Audi Claims Lead in Trapping Tire Microplastics

Audi’s environmental organization is claiming a breakthrough in trapping microplastics from tires and brake linings that are polluting the waterways.

The Audi Environmental Foundation has developed filters for urban runoff in conjunction with the Technical University of Berlin. These claim to prevent tire wear particles and other environmentally harmful substances from being washed into sewers and bodies of water along with rainwater and, ultimately, polluting the oceans. Researchers now say initial field and lab tests have now demonstrated the efficiency of the system.

An estimated 110,000 metric tons of it ends up on the streets in the form of microplastics every year in Germany alone. The project began in 2020 with tests both on and off the road. Laboratory tests at the university have shown that the filters work very effectively. Without clogging up, the filters managed to permanently trap “genuine” street cleaning waste, cigarette filters, microplastics in the form of plastic granulates up to three millimeters in size, candy wrappers and lids of disposable coffee cups.
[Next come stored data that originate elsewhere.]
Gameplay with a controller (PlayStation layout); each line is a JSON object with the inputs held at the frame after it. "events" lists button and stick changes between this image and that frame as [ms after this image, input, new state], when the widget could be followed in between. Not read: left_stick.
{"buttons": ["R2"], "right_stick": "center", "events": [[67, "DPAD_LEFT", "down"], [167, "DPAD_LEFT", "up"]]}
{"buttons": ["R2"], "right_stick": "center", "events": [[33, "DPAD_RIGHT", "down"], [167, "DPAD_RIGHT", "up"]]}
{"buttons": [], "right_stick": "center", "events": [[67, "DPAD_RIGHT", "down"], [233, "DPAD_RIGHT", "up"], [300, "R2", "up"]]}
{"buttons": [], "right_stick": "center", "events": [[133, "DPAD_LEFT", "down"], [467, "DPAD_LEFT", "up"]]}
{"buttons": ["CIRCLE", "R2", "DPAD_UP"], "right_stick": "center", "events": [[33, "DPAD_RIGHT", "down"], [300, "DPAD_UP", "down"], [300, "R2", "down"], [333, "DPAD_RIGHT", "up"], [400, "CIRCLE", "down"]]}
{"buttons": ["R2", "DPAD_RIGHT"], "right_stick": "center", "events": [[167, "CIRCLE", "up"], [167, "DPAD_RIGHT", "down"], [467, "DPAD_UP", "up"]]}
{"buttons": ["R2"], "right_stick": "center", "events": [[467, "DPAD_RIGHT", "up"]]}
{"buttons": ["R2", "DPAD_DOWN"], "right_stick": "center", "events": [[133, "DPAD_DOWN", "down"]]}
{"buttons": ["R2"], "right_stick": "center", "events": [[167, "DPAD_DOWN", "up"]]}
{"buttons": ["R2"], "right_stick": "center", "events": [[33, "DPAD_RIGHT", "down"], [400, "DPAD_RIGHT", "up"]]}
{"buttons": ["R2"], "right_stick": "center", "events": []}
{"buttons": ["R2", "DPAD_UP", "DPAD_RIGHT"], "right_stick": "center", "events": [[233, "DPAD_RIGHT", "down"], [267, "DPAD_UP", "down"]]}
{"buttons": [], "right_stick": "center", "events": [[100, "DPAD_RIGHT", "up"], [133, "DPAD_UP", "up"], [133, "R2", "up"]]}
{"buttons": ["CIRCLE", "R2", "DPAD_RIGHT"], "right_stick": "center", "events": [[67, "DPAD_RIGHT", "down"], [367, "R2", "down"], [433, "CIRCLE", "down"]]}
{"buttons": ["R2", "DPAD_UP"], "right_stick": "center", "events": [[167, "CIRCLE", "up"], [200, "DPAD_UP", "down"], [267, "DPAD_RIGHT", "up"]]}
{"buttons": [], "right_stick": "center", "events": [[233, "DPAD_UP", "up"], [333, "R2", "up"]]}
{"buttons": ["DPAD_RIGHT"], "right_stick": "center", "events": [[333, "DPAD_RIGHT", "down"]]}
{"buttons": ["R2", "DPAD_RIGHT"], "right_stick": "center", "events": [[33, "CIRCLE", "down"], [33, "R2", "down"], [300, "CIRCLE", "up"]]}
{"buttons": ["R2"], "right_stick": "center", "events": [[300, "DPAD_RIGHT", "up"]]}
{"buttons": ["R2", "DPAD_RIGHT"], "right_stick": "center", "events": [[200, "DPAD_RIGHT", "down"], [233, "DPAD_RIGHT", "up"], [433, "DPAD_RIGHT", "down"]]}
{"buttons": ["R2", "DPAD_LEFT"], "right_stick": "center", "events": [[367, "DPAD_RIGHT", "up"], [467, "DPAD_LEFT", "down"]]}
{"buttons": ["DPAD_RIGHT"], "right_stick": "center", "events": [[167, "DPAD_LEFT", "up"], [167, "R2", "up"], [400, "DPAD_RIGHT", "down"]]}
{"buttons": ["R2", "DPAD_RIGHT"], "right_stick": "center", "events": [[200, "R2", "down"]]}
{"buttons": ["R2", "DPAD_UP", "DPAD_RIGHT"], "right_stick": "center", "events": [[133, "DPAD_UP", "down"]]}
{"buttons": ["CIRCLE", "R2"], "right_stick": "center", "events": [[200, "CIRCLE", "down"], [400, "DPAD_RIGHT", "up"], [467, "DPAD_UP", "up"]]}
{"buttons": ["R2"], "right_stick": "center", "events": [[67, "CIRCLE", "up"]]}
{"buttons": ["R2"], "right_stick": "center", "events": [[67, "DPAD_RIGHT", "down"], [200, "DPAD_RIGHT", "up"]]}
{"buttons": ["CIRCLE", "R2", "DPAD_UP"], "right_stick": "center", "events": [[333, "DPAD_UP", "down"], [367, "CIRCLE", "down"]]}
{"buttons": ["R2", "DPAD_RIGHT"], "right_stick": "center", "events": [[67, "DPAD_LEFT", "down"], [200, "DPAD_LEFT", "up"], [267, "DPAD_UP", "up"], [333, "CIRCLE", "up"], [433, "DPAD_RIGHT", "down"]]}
For more than a month, a filter has also been deployed on a busy road in Berlin. The UrbanFilter successfully mastered its first stress test during a series of storms in mid-February. It is due to remain in service at its present location until the end of the year. The researchers want to take samples both of the intake and of the water draining away to determine its effectiveness in real-life operating conditions throughout the seasons. Furthermore, initial discussions are already underway with the ADAC Driving Safety Center in Berlin-Brandenburg to install filters on its routes to gain a better understanding of the filtering of wear particles in different driving situations.

The sediment filters are divided into three zones – street, sewer, and drain – and consist of nine modules. Up to three modules can be combined to achieve the best result depending on the location. In the uppermost area (road), this might be a special runoff channel. Below this, in the sewer itself, larger solids are filtered out, for example, with the aid of an optimized leaf basket or what is known as a filter skirt. The lowest area (drain) is about fine filtration, for which a magnet module can be used.

“Our goal is to take preventative actions wherever possible so that fewer microplastics get into the environment,” says Rüdiger Recknagel, director of the Audi Environmental Foundation.